Chambre régionale des comptes, Les eaux de Mayotte, LEMA, Mayotte
Créé en 1992, « Les Eaux de Mayotte » (LEMA) gère l’eau et l’assainissement de l’île. Malgré un contrat de progrès signé en 2018, une évaluation de 2022 parle de « fiasco évident » et d »aucune amélioration »

Globalement, en dépit de l’énorme investissement de l’État (2,3 milliards d’euros pour l’ensemble des territoires d’Outre-mer), Mayotte n’a pas vu de changements significatifs sur la gestion de l’eau et de l’assainissement. « C’est pire qu’avant. Il y a quelques années, on avait une coupure une fois ou deux fois par semaine de quelques heures maximum. Maintenant on a de l’eau deux jours pleins par semaine, voire moins, c’est pas possible », dénonce un habitant de Combani. Le manque de formation, la faible expertise locale et la mauvaise coordination entre les acteurs publics et privés continuent de freiner toute avancée.
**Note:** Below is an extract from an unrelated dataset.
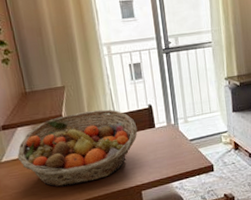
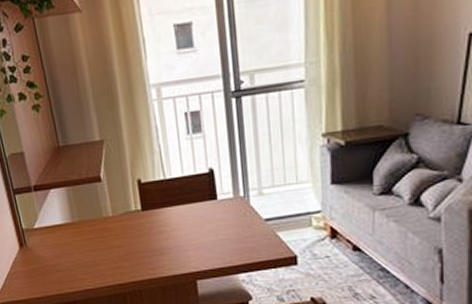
fruit basket: present [17,109,138,187] -> none [50,172,194,264]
Sur le banc des dysfonctionnements, la Cour énonce de nombreuses difficultés, telles qu’une mauvaise gestion des dispositifs d’assistance technique, souvent mal coordonnés et mal intégrés aux structures locales, mais aussi l’absence de filières locales spécialisées dans l’ingénierie de l’eau et l’assainissement. Par ailleurs, les efforts de formation lancés par le Pedom, bien qu’importants, ne comblent pas le vide en matière de compétences techniques locales, indispensables pour une gestion autonome de l’eau à Mayotte sur le long terme.

Un avenir incertain mais nécessairement adapté

Face à ce constat alarmant, la Cour des Comptes recommande une révision en profondeur des stratégies de gestion de l’eau sur le 101ème département français. Parmi les propositions phares, elle énonce la nécessité de simplifier les procédures administratives pour faciliter l’intégration des experts et améliorer la coordination entre les différents acteurs. Mais aussi, de renforcer la formation locale, en créant des partenariats avec des écoles d’ingénieurs et des universités, pour développer des compétences sur le terrain et garantir des solutions pérennes et adaptées aux spécificités du territoire. Sans une révision radicale du modèle de gestion et des stratégies de financement, la crise de l’eau à Mayotte risque de perdurer, voire de s’aggraver, jusqu’à un point de non-retour.